# Hello fiber friends



## Two Tracks (Jul 13, 2013)

Hello, been a long time since I visited HT ... over 2 years! I got busy in the fb world & you tube but, missed HT friends. My time has always been limited on computer anyways but just thought I'd stop by and say "hi" 

I've been felting still with my sheep wool and spinning / knitting with our French angora wool as always. I'll try to visit more often to see your wonderful creations and see what you all are up to. Have a Great New Year!! 

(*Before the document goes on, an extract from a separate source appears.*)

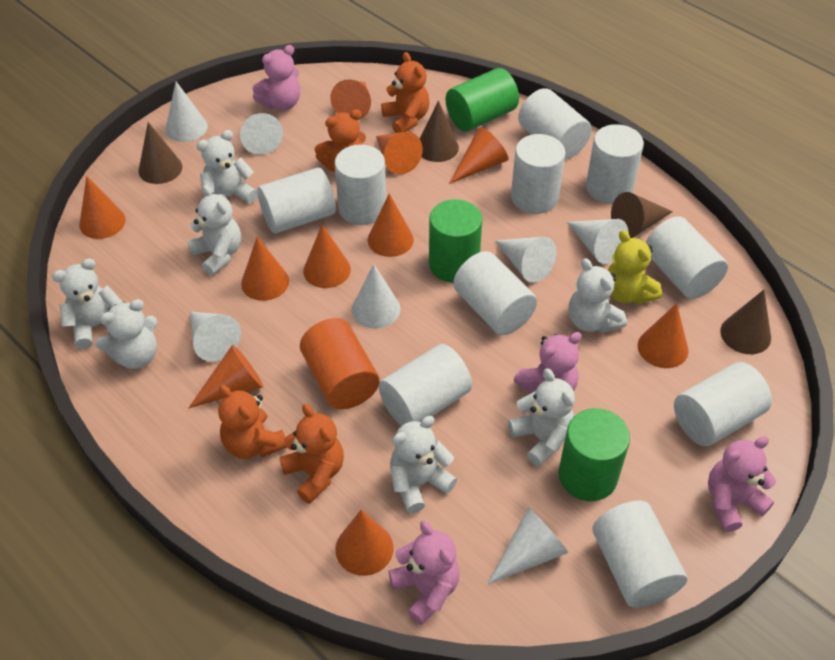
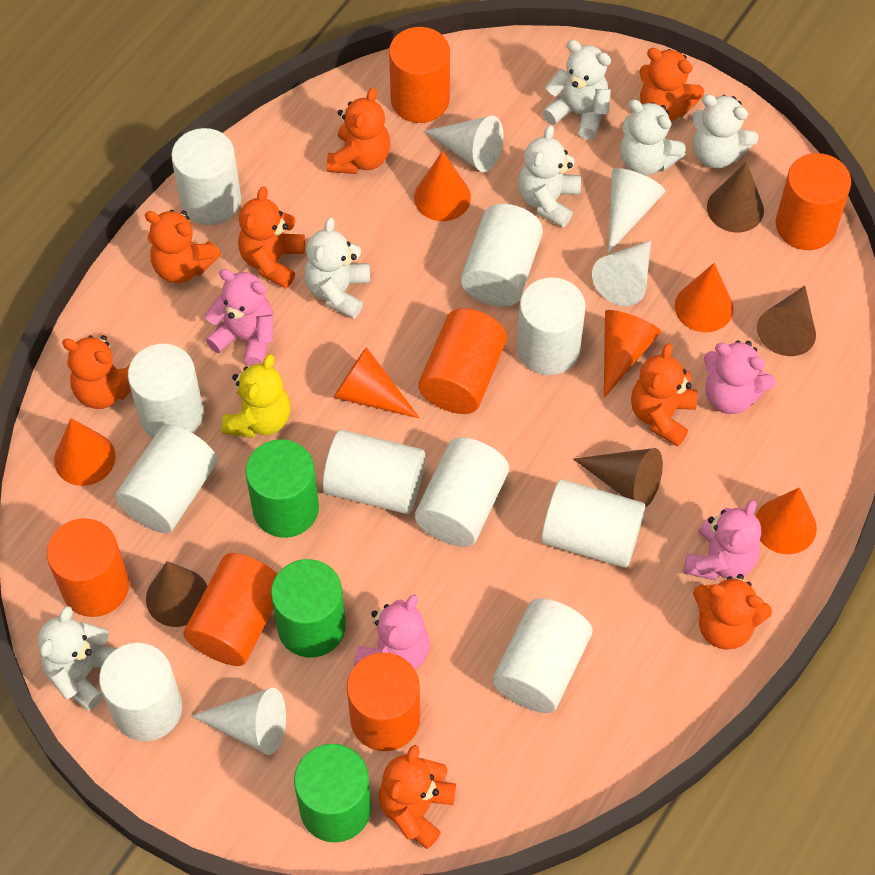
orange cone: [79,176,126,239] [188,345,264,409] [241,237,289,301] [303,224,351,288] [330,80,371,119] [335,510,394,576] [367,194,414,257] [376,132,423,175] [449,127,508,184] [638,303,688,368] = 10 -> [54,418,116,486] [333,347,419,418] [414,151,471,221] [604,310,661,398] [675,263,733,332] [756,487,817,554] = 6
orange cylinder: [300,318,380,409] = 1 -> [47,518,129,617] [184,553,277,666] [347,653,420,751] [389,27,450,123] [418,308,507,414] [776,153,851,250] = 6
orange teddy bear: [218,385,287,459] [280,404,344,504] [315,109,366,172] [381,52,430,133] = 4 -> [62,335,131,409] [145,210,221,283] [238,186,305,289] [327,88,390,174] [379,745,456,849] [631,343,697,447] [639,48,704,121] [693,574,772,650] = 8
white cone: [165,82,208,142] [190,311,241,362] [240,113,283,155] [352,264,401,328] [487,507,569,585] [495,237,556,283] [567,219,629,264] = 7 -> [191,688,286,755] [424,115,504,172] [592,240,651,306] [608,168,665,253] = 4
white teddy bear: [52,258,123,349] [96,299,157,369] [187,185,241,276] [197,130,258,203] [390,416,457,513] [508,368,575,467] [569,258,627,333] = 7 -> [38,606,117,711] [304,217,370,319] [518,125,581,228] [542,40,611,140] [620,99,686,176] [692,94,759,168] = 6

I'm attaching photo's of a lamb named "Geneva" and a bunny named "Minnie"... I hope it goes through, I am rusty on here...lol


----------



## Rosepath (Feb 18, 2011)

Hi Two Tracks, what cute critters! Sounds like you are having fun using their fiber, what would be lovely is some pics of your fiber creations - to inspire us all. I don't post on here a lot but am always interested in what everyone's making. 
Thanks for the pics!


----------



## Two Tracks (Jul 13, 2013)

Thank you Rosepath for saying " Hi " I'll go ahead and make a new post on French Angora projects I've been working on lately... the felted sheep wool items are for our business, I'll add a couple pictures here of my felted sheep wool drier balls


----------



## DragonFlyFarm (Oct 12, 2012)

Happy Friday Two Tracks!

Love the content look on your critters. What kind of sheep? I second the request for pictures of your projects.....always love pictures! Happy New Year to you!


----------



## Two Tracks (Jul 13, 2013)

Hi DragonFlyFarm, having a hard time with loading photo's but I'll try again... I made another post on French Angora projects today


----------



## romysbaskets (Aug 29, 2009)

Love the snowy sheep and angora pic...handsome critters and the snow! Back here in Washington State with the Pacific Northwest weather, hardly a dusting of snow.


----------